Şimdi, 12'nci maddeyle ilgili durum bu, 12'nci maddenin dışında, ayrıca, Basın Kartları Komisyonu’yla ilgili de durum yine yapılan düzenlemeyle şu hâle gelmiş oluyor: Basın Kartları Komisyonu’nun hamisi durumuna gelecek olan İletişim Başkanı, Basın Kartları Komisyonu’nda bir gazetecinin bile bulunmasına tahammül edemeyecek noktaya gelmiş. 9 kişilik Basın Kartları Komisyonu’nda gazetecilerin bulunmasına müsaade edilmeyecek her türlü önlem alınmaya çalışılmış. Bunlarla sınırlı değil tabii. Bu neden yapılıyor? Çünkü bu yasayla aynı zamanda medya operasyonları düzenlenmeye çalışılıyor.

'TBMM’ye parmak sallamasına kadar gitmiş'

Şimdi, biz bu yasa teklifini komisyonlarda haziran ayında görüştük, iki komisyon görüşmesinden sonra yasa teklifinin Genel Kurula gelmesi ertelendi ve bazı değişiklikler gerçekleştirildi. Bu değişikliklerden biri de yine Basın Kartı Komisyonu’nun kararlarının İletişim Başkanlığı tarafından onaylanmasının kaldırılması şeklinde oldu. Belli ki İletişim Başkanı’nın bazı düzenlemelerin kaldırılmasından ve ertelenmesinden duyduğu rahatsızlık TBMM’ye parmak sallamasına kadar gitmiş; en hafifinden gönderme niteliğinde bir karar almış oldu, bu karar da yasa teklifi ertelendikten sonra 5 Ağustos tarihinde bir Twitter paylaşımıyla ortaya çıktı. Bu Twitter paylaşımında, İletişim Başkanı, Dezenformasyonla Mücadele Merkezi kurulduğunu ve Başkanının da atandığını ilan etti.

'Meslek örgütlerinin büyük bölümü karşı'

Bir yanıyla ‘sansür’ olarak değerlendirilen ama sadece bununla sınırlı kalmayan, diğer taraftan, yasa teklifini getiren arkadaşlarımız tarafından ‘dezenformasyon yasası’ olarak değerlendirilen -ki kesinlikle bir dezenformasyon mücadelesinin hiçbir unsurunu barındırmadığı gibi dezenformasyonu gölgelemeye yönelik bir düzenleme olan bu düzenleme- aynı zamanda, meslek örgütlerinin çok önemli bir kısmının karşı çıktığı, çok önemli bir kısmının katılmadığı ve desteklemediği bir düzenleme. Bu düzenlemede Adalet ve Kalkınma Partisi’ni destekleyen, Milliyetçi Hareket Partisi’ni destekleyen yerel gazeteciler de yok. Onların da tutumu bu yasa teklifinin kendilerini yok etme sürecini hızlandıracağı yönünde.

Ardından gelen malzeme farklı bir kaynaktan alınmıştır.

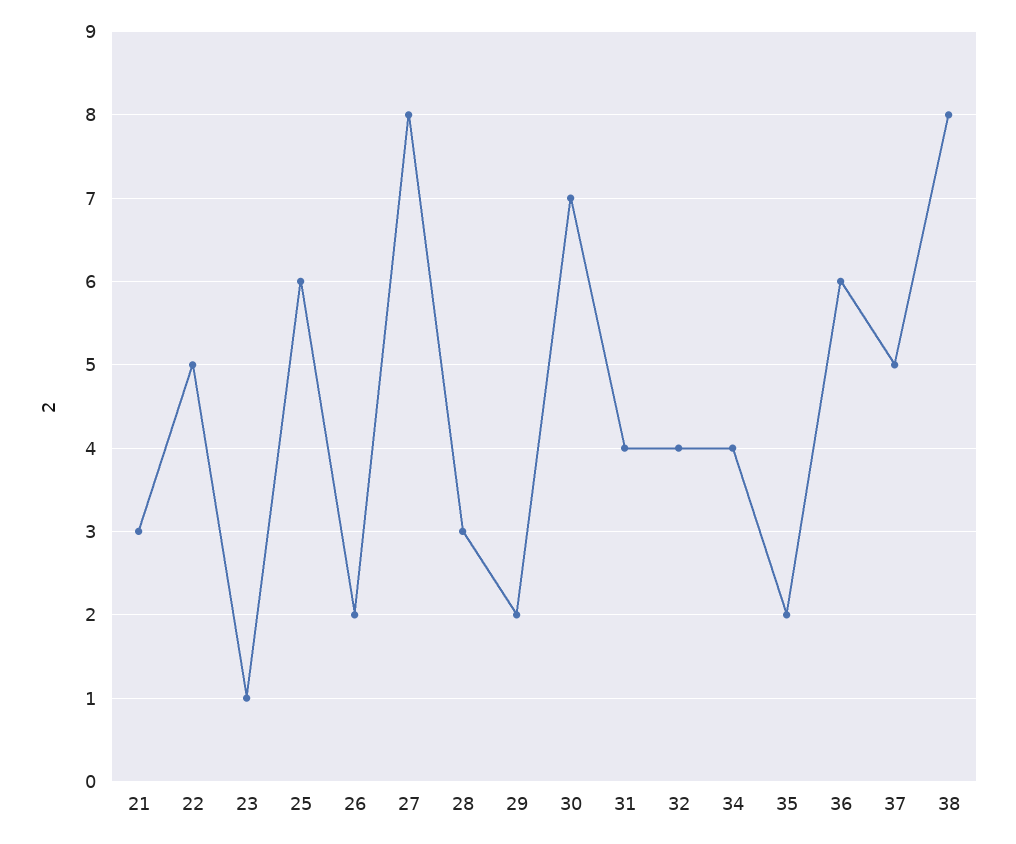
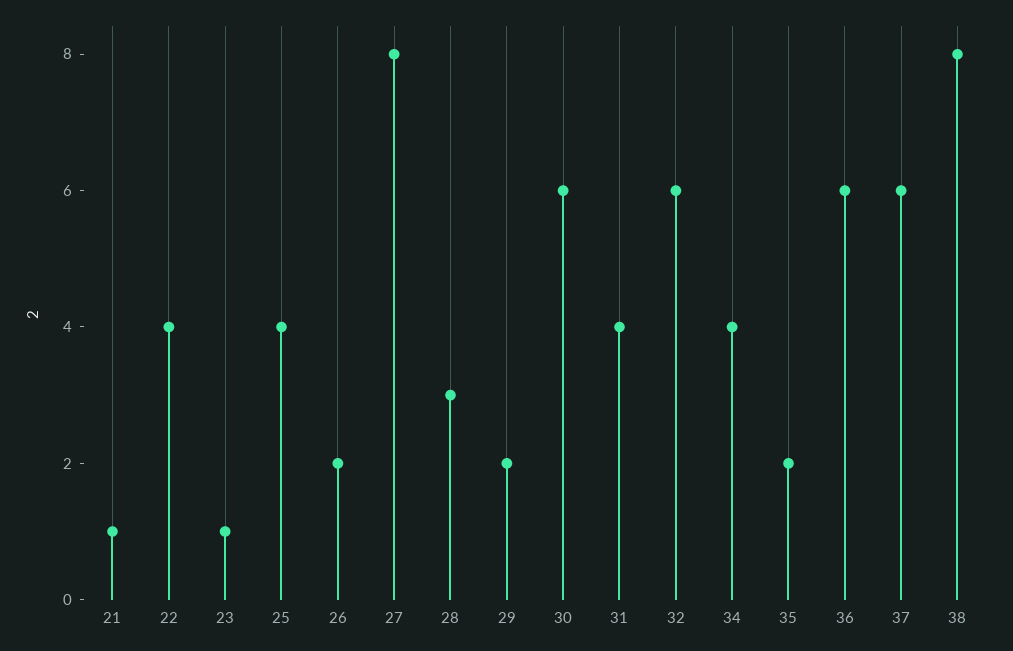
21: 3 -> 1
22: 5 -> 4
25: 6 -> 4
30: 7 -> 6
32: 4 -> 6
37: 5 -> 6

'Rehberimiz Büyük Atatürk olacak'

Adalet ve Kalkınma Partisi’nin medyayla ilgili operasyonları tabii ki Türkiye'nin basın ve demokrasi birikimleriyle ortadan kaldırılacak, Adalet ve Kalkınma Partisi’nin medya alanını bir operasyon alanı hâline getirmesi çok kısa bir zamanda son bulacak. Bunu hangi anlayışla yapacağız? Rehberimiz Büyük Atatürk olacak ve onun gösterdiği yol. Atatürk: ‘Basın, milletin müşterek sesidir. Bir milleti aydınlatma ve irşatta, bir millete muhtaç olduğu fikri gıdayı vermekte, hülasa bir milletin hedefi saadet olan müşterek bir istikamette yürümesini teminde basın başlı başına bir kuvvet, bir mektep, bir rehberdir’ demekte. Bu yasa teklifi, dezenformasyon odaklarını gölgelemeyi amaçlamaktadır. Dezenformasyon odakları doğru bilgiyle, halkın doğru bilgilendirilmesiyle, özgür ve bağımsız medyanın gücüyle engellenebilir.